Page excerpt:
***

Actuation of the OBE Seismic Switch (> 0.1 g) as indicated by EITHER:

Annunciator C6-C4 (SEISMIC MON PNL C673) activated

Amber alarm light on the Seismic Switch Power Supply Drawer Panel 10C673

Basis:

This IC addresses a seismic event that results in accelerations at the plant site greater than those specified for an Operating Basis Earthquake (OBE). An earthquake greater than an OBE but less than a Safe Shutdown Earthquake (SSE) should have no significant impact on safety-related systems, structures and components; however, some time may be required for the plant staff to ascertain the actual post-event condition of the plant (e.g., performs walk-downs and post-event inspections). Given the time necessary to perform walk-downs and inspections, and fully understand any impacts, this event represents a potential degradation of the level of safety of the plant. Event verification with external sources should not be necessary during or following an OBE. Earthquakes of this magnitude should be readily felt by on-site personnel and recognized as a seismic event (e.g., lateral accelerations in excess of 0.1g). The Shift Manager or Emergency Coordinator may seek external verification if deemed appropriate (e.g., a call to the USGS, check internet news sources, etc.); however, the verification action must not preclude a timely emergency declaration. Depending upon the plant mode at the time of the event, escalation of the emergency classification level would be via IC CA6 or SA8.


Ground motion acceleration of 0.1g is the Operating Basis Earthquake (OBE) for HCGS.

HCGS seismic instrumentation consists of a Kinemetrics SMA-3 Strong Motion Accelerograph (Auxiliary Building Upper Relay Room) and associated sensors that are equipped with seismic triggers set to alarm and initiate recording at an acceleration equal to or exceeding 0.01 g.



EAL#: HU2.1

When the seismic trigger activates the SMA-3 Event Indicator (flag) will change from black to white and the amber event alarm will illuminate. The amber event alarm will extinguish when ground acceleration reduces below the 0.01 g setpoint but the Event Indicator (flag) will remain white until manually reset.

***

Information supplied:

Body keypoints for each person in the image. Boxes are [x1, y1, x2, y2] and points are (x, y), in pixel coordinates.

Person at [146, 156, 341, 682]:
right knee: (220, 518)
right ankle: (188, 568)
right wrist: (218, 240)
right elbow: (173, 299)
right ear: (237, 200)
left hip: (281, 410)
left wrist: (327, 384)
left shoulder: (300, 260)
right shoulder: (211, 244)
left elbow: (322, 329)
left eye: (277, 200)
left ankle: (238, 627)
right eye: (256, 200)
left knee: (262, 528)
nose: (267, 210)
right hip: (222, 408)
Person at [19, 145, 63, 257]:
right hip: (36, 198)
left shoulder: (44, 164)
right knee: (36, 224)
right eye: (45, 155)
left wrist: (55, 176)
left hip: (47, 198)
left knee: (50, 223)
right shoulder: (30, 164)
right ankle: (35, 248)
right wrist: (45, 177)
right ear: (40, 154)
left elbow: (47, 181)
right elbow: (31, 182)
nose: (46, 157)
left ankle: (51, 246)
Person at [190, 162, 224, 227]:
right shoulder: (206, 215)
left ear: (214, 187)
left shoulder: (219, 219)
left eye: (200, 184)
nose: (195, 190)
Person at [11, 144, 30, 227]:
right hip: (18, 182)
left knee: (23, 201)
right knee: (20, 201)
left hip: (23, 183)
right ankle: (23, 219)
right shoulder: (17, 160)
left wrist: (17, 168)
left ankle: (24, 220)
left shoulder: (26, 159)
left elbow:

***

What this exercise asks:
a - Update the seismic event excerpt from the words containing "EAL#: HU2.1" through "until manually reset.", putting "Event Flag" wherever "Event Indicator" appears.
b - List every parenthetical in the seismic event excerpt that begins with "e.g.," giving the words that follow it.

Expected results:
a -
EAL#: HU2.1

When the seismic trigger activates the SMA-3 Event Flag (flag) will change from black to white and the amber event alarm will illuminate. The amber event alarm will extinguish when ground acceleration reduces below the 0.01 g setpoint but the Event Flag (flag) will remain white until manually reset.

b -
- performs walk-downs and post-event inspections
- lateral accelerations in excess of 0.1g
- a call to the USGS, check internet news sources, etc.